→ **AIM OF THE EXERCISE**:
Without changing a word, return the listing below, minus its images.

→ **RECORDS FOR PROCESSING**:
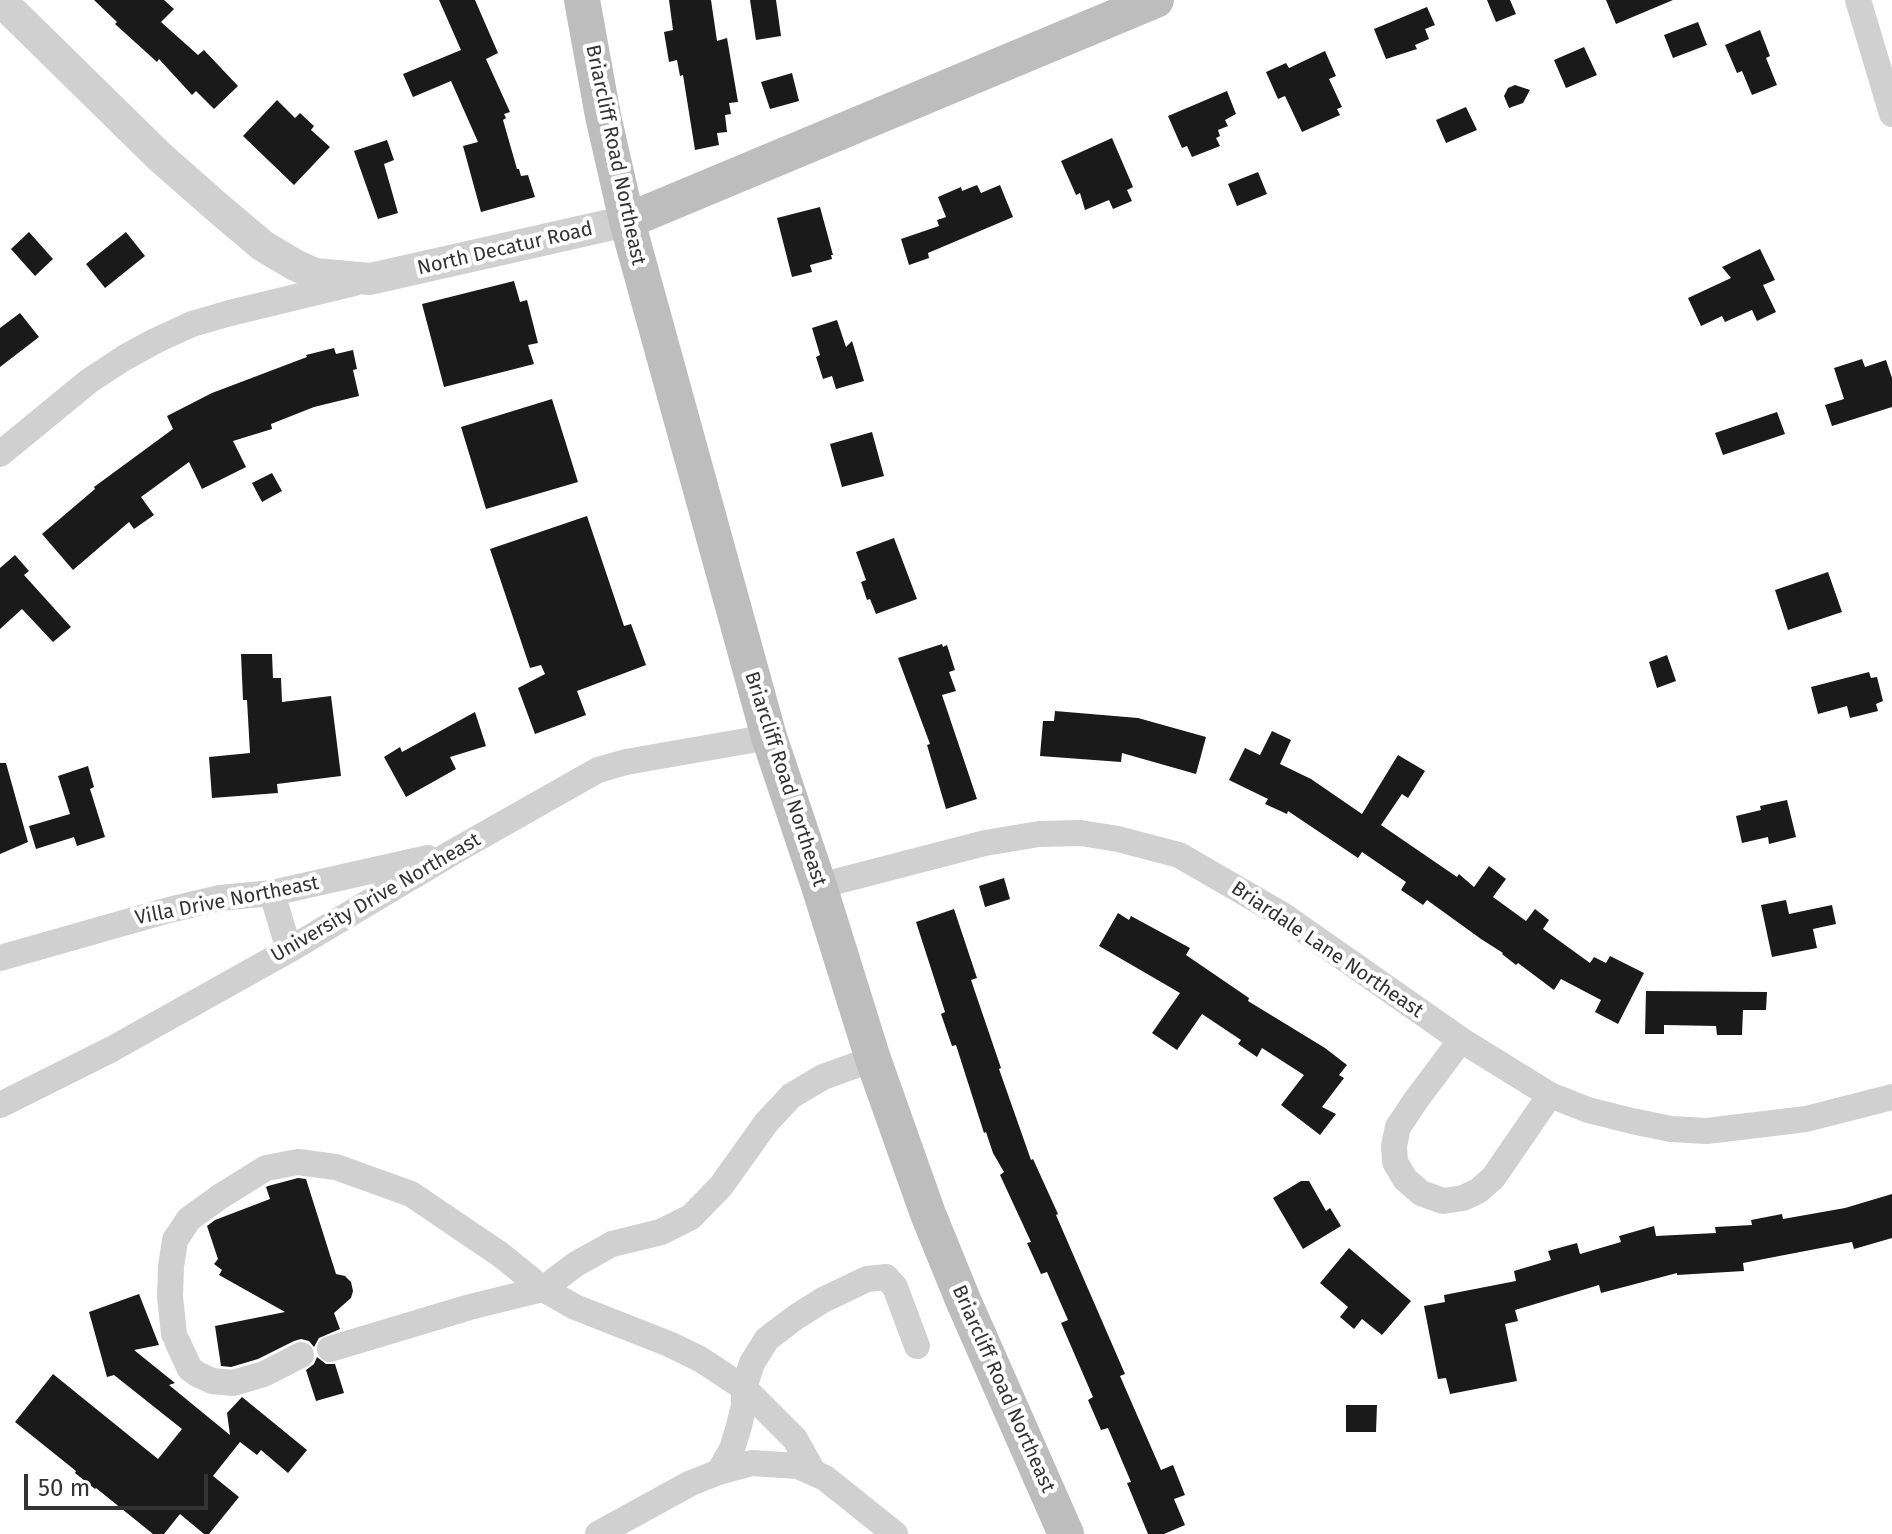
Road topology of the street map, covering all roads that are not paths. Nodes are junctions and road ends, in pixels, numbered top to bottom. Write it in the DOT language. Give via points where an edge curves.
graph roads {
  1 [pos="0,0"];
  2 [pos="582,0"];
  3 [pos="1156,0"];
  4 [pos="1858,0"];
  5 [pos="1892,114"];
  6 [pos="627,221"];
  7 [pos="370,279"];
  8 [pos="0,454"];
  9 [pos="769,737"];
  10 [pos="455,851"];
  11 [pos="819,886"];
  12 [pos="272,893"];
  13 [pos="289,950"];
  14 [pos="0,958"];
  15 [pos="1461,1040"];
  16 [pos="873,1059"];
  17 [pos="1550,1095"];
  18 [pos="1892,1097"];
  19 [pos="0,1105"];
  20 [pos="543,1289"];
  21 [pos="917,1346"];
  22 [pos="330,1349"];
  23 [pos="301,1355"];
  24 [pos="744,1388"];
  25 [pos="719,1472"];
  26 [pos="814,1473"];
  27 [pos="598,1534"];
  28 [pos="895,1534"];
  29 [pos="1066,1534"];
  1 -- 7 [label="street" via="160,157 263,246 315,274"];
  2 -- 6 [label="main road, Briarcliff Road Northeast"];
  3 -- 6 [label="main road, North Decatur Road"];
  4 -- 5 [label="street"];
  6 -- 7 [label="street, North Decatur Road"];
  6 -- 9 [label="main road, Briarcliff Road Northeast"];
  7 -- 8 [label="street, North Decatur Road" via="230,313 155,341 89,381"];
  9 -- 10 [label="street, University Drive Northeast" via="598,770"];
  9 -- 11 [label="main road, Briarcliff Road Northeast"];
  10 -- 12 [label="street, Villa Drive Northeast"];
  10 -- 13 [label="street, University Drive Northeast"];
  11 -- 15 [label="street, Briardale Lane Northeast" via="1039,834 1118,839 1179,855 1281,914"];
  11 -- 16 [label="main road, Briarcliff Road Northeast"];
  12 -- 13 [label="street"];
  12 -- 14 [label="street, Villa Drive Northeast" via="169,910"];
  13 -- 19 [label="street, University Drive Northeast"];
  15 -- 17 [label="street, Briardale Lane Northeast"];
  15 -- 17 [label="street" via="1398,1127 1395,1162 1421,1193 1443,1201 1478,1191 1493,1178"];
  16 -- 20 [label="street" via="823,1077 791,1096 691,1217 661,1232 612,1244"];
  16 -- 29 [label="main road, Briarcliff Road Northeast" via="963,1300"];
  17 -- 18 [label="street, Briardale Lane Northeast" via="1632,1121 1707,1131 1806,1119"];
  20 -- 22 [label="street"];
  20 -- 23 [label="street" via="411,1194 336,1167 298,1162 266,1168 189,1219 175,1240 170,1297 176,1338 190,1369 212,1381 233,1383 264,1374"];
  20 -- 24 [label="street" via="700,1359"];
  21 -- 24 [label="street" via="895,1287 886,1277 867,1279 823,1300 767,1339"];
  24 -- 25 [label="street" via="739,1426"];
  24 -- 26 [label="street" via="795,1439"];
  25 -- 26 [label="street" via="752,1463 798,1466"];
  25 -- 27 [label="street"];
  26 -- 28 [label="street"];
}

→ **ANSWER TO THIS PROBLEM**:
Road topology of the street map, covering all roads that are not paths. Nodes are junctions and road ends, in pixels, numbered top to bottom. Write it in the DOT language. Give via points where an edge curves.
graph roads {
  1 [pos="0,0"];
  2 [pos="582,0"];
  3 [pos="1156,0"];
  4 [pos="1858,0"];
  5 [pos="1892,114"];
  6 [pos="627,221"];
  7 [pos="370,279"];
  8 [pos="0,454"];
  9 [pos="769,737"];
  10 [pos="455,851"];
  11 [pos="819,886"];
  12 [pos="272,893"];
  13 [pos="289,950"];
  14 [pos="0,958"];
  15 [pos="1461,1040"];
  16 [pos="873,1059"];
  17 [pos="1550,1095"];
  18 [pos="1892,1097"];
  19 [pos="0,1105"];
  20 [pos="543,1289"];
  21 [pos="917,1346"];
  22 [pos="330,1349"];
  23 [pos="301,1355"];
  24 [pos="744,1388"];
  25 [pos="719,1472"];
  26 [pos="814,1473"];
  27 [pos="598,1534"];
  28 [pos="895,1534"];
  29 [pos="1066,1534"];
  1 -- 7 [label="street" via="160,157 263,246 315,274"];
  2 -- 6 [label="main road, Briarcliff Road Northeast"];
  3 -- 6 [label="main road, North Decatur Road"];
  4 -- 5 [label="street"];
  6 -- 7 [label="street, North Decatur Road"];
  6 -- 9 [label="main road, Briarcliff Road Northeast"];
  7 -- 8 [label="street, North Decatur Road" via="230,313 155,341 89,381"];
  9 -- 10 [label="street, University Drive Northeast" via="598,770"];
  9 -- 11 [label="main road, Briarcliff Road Northeast"];
  10 -- 12 [label="street, Villa Drive Northeast"];
  10 -- 13 [label="street, University Drive Northeast"];
  11 -- 15 [label="street, Briardale Lane Northeast" via="1039,834 1118,839 1179,855 1281,914"];
  11 -- 16 [label="main road, Briarcliff Road Northeast"];
  12 -- 13 [label="street"];
  12 -- 14 [label="street, Villa Drive Northeast" via="169,910"];
  13 -- 19 [label="street, University Drive Northeast"];
  15 -- 17 [label="street, Briardale Lane Northeast"];
  15 -- 17 [label="street" via="1398,1127 1395,1162 1421,1193 1443,1201 1478,1191 1493,1178"];
  16 -- 20 [label="street" via="823,1077 791,1096 691,1217 661,1232 612,1244"];
  16 -- 29 [label="main road, Briarcliff Road Northeast" via="963,1300"];
  17 -- 18 [label="street, Briardale Lane Northeast" via="1632,1121 1707,1131 1806,1119"];
  20 -- 22 [label="street"];
  20 -- 23 [label="street" via="411,1194 336,1167 298,1162 266,1168 189,1219 175,1240 170,1297 176,1338 190,1369 212,1381 233,1383 264,1374"];
  20 -- 24 [label="street" via="700,1359"];
  21 -- 24 [label="street" via="895,1287 886,1277 867,1279 823,1300 767,1339"];
  24 -- 25 [label="street" via="739,1426"];
  24 -- 26 [label="street" via="795,1439"];
  25 -- 26 [label="street" via="752,1463 798,1466"];
  25 -- 27 [label="street"];
  26 -- 28 [label="street"];
}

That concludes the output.